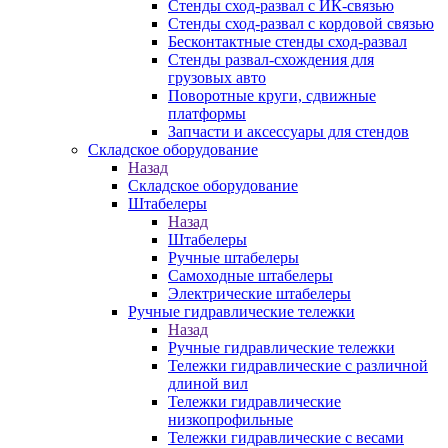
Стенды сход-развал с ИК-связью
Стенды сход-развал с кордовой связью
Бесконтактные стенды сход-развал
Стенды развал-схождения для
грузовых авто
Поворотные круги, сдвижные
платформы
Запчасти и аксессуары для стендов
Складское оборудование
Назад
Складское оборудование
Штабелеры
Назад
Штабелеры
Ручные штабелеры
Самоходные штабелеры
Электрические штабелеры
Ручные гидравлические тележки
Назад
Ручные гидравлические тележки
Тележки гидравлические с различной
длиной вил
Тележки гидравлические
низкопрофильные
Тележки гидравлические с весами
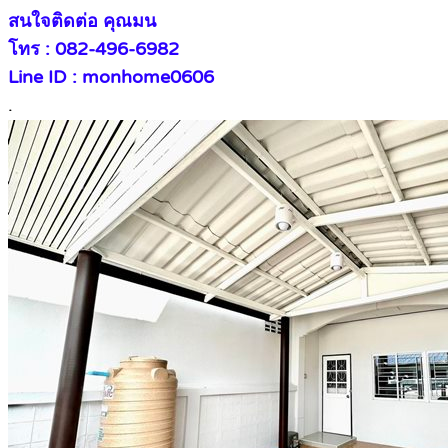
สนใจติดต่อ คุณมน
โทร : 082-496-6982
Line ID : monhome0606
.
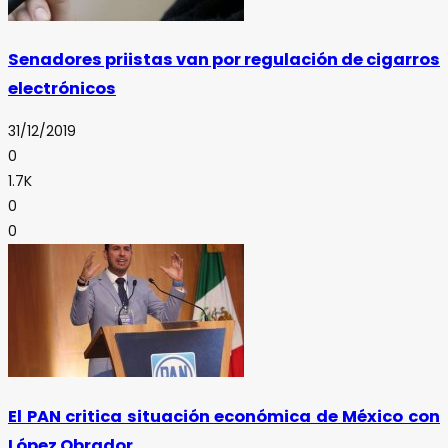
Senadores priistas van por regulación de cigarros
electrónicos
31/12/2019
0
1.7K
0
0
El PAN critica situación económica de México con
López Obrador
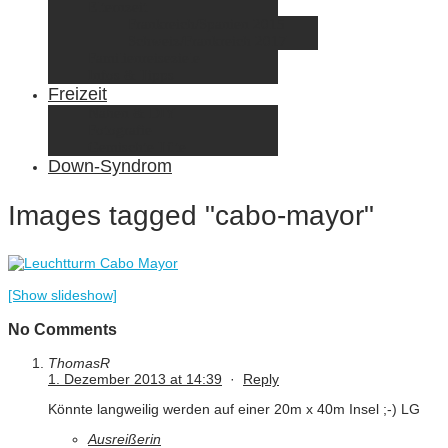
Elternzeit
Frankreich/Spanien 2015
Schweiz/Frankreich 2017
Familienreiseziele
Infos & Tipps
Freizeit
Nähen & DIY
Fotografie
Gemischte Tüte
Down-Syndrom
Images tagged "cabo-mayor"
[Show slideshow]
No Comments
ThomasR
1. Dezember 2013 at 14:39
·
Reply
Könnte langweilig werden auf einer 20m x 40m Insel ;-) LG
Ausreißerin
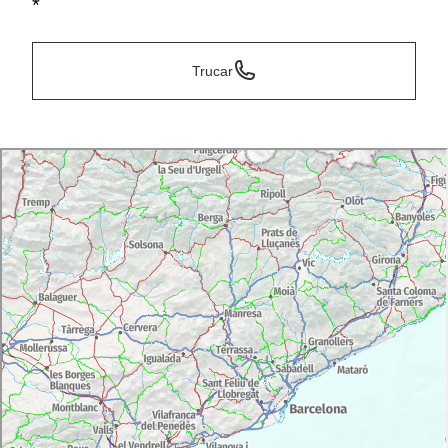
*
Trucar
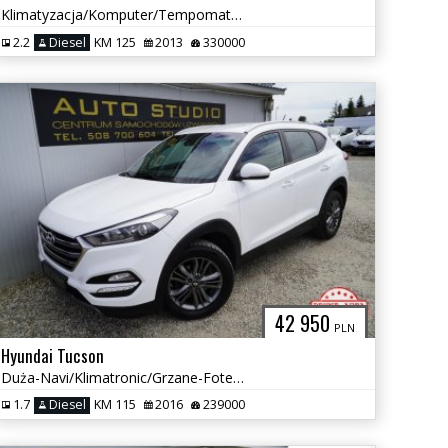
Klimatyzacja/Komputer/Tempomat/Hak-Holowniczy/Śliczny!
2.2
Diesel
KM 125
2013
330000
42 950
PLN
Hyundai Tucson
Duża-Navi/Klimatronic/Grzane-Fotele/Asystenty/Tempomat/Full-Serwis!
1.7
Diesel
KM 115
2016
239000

* PROBLEM TO WORK ON: Give the listing again exactly, minus its images.

* EXERCISE RESULT:
Стенды сход-развал с ИК-связью
Стенды сход-развал с кордовой связью
Бесконтактные стенды сход-развал
Стенды развал-схождения для
грузовых авто
Поворотные круги, сдвижные
платформы
Запчасти и аксессуары для стендов
Складское оборудование
Назад
Складское оборудование
Штабелеры
Назад
Штабелеры
Ручные штабелеры
Самоходные штабелеры
Электрические штабелеры
Ручные гидравлические тележки
Назад
Ручные гидравлические тележки
Тележки гидравлические с различной
длиной вил
Тележки гидравлические
низкопрофильные
Тележки гидравлические с весами
สนใจติดต่อ คุณมน
โทร : 082-496-6982
Line ID : monhome0606
.
Senadores priistas van por regulación de cigarros
electrónicos
31/12/2019
0
1.7K
0
0
El PAN critica situación económica de México con
López Obrador
Elternzeit
Frankreich/Spanien 2015
Schweiz/Frankreich 2017
Familienreiseziele
Infos & Tipps
Freizeit
Nähen & DIY
Fotografie
Gemischte Tüte
Down-Syndrom
Images tagged "cabo-mayor"
[Show slideshow]
No Comments
ThomasR
1. Dezember 2013 at 14:39
·
Reply
Könnte langweilig werden auf einer 20m x 40m Insel ;-) LG
Ausreißerin
*
Trucar
Klimatyzacja/Komputer/Tempomat/Hak-Holowniczy/Śliczny!
2.2
Diesel
KM 125
2013
330000
42 950
PLN
Hyundai Tucson
Duża-Navi/Klimatronic/Grzane-Fotele/Asystenty/Tempomat/Full-Serwis!
1.7
Diesel
KM 115
2016
239000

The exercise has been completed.